There comes a time in the life of most organizations when strategic or infrastructure funding needs cannot be ignored, and they are too overwhelming to handle through the operating budget or financing. A capital campaign is born! A case is written! Some early gifts—from Board members and others in your inner circle—roll in. And then…Silence. Confusion. Apathy. Whether the project is upgrading technology, renovating an aging but adequate facility or creating a special endowment fund, the broader audience just doesn’t “get it.”

Here are some reasons that campaigns and their case statements often miss the mark and what you can do to mitigate these challenges:


  • The project directly serves only a portion of the organization’s stakeholders. Consider an independent school that is enhancing its athletic fields and approaching all parents, including those of non-athletes, for support. The argument here is that exceptional facilities make the school more valued and help it to attract outstanding students. Therefore, the case should leverage the school’s value proposition first and foremost and should position the athletic project as a means to an end.

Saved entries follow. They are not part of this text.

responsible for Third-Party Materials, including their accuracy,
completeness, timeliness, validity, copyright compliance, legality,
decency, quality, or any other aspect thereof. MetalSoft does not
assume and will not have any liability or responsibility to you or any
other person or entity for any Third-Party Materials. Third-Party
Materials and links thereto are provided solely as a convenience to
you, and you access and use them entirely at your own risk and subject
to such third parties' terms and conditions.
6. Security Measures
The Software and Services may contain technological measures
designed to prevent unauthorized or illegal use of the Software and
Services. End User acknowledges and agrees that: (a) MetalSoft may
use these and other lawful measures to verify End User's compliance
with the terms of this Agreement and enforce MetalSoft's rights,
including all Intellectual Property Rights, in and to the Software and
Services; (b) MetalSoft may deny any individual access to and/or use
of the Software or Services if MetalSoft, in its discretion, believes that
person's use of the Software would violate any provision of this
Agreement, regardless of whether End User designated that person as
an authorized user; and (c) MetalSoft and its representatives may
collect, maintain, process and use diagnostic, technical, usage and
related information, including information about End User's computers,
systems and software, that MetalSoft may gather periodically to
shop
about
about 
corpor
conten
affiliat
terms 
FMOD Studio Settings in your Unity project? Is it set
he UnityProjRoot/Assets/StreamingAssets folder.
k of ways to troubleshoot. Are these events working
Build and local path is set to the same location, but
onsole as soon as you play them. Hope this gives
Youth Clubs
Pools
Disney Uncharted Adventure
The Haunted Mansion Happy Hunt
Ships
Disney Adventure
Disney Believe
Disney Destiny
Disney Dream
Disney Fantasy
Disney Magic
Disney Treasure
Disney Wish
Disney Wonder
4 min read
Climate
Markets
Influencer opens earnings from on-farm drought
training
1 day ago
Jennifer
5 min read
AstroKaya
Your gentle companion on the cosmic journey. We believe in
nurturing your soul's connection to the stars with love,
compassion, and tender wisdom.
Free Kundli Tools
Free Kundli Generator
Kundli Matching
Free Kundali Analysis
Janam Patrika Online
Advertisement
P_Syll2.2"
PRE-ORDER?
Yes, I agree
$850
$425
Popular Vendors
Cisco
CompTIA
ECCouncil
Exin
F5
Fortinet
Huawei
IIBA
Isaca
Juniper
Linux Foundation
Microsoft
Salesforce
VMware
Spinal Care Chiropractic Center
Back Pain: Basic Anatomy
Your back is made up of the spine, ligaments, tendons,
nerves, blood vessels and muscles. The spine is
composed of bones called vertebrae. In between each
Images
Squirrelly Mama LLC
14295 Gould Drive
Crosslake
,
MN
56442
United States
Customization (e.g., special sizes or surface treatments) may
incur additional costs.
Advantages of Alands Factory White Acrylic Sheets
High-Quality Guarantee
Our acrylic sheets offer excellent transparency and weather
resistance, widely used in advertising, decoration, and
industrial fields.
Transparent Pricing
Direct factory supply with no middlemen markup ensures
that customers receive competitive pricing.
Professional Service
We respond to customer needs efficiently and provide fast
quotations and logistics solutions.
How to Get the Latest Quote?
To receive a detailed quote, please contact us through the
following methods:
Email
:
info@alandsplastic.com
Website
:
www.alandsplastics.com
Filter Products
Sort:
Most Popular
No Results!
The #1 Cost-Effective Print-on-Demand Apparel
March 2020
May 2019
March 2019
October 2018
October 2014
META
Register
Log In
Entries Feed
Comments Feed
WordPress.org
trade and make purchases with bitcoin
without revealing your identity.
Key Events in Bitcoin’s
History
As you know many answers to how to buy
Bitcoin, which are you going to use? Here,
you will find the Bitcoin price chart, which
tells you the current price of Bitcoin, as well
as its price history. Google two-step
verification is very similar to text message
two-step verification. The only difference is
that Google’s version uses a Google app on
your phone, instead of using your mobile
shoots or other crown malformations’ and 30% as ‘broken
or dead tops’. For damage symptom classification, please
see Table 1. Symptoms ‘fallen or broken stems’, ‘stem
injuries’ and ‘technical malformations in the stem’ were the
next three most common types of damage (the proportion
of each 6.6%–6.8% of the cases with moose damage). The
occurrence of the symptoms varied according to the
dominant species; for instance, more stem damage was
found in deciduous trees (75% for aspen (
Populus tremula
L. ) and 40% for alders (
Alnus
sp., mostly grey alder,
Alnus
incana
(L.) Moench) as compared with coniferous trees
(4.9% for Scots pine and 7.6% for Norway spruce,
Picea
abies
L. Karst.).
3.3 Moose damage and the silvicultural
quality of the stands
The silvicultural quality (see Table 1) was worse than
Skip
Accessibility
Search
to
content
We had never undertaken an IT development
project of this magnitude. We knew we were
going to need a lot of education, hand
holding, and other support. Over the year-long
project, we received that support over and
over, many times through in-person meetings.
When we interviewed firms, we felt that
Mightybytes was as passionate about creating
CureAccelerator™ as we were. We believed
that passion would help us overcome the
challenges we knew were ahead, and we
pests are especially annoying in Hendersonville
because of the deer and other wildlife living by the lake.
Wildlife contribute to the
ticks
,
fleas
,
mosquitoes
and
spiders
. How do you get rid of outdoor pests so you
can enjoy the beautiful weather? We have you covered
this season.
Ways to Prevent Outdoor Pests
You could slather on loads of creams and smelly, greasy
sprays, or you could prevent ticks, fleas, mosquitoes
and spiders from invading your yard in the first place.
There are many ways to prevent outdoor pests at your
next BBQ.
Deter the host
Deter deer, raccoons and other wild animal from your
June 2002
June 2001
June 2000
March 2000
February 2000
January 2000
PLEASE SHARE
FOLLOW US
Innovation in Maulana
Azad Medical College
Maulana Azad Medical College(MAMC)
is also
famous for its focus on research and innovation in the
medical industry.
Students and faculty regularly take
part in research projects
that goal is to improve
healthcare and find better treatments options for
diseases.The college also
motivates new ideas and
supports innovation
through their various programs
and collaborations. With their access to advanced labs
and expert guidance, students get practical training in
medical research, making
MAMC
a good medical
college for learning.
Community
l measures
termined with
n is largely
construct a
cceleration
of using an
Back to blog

  • The project is important for the organization internally but its stakeholders do not receive a tangible benefit from it. An organization would like to upgrade certain technology in order to work more efficiently, but its audience will never see, touch or use this equipment. Again, the institution is essentially asking for an investment in its mission, so the case should talk about the broader impact, which will be enhanced through the new equipment.
  • The project is easy to justify intellectually but has not been presented from an emotional standpoint. A community center is conducting renovations to enhance accessibility—a goal which everyone can agree is worthy. But what does “more accessible” mean in terms of how the building will be used and who will be able to use it? What is the vision for what can be done in the future that cannot be done now? Rather than merely explaining the problem, the case should paint a picture of a solution that everyone can embrace.
  • The project is critical to the organization’s long-term financial sustainability, but it isn’t “sexy.” Consider a college or university with needs that far outpace its general operating budget. It has to stay competitive and current and provide its students with the highest quality education while keeping tuition costs down. Building an endowment secures an organization’s future by providing a consistent source of annual revenue and a reserve fund in times of emergency; it also demonstrates sound financial practices. Instead of writing a case about the importance of building endowment, speak to the impact that educated and prepared students can have on the economic and cultural viability of your larger community.
  • The project is just too big, too bold, too complicated to comprehend. Organizations often seize the moment and launch a capital campaign that includes everything and the kitchen sink. It’s no surprise that donors become overwhelmed and have difficulty digesting all the elements of the case. Try breaking the case down into manageable pieces by writing one-page case statements for each component, and use the appropriate segment(s) based on a donor’s interests and inclinations.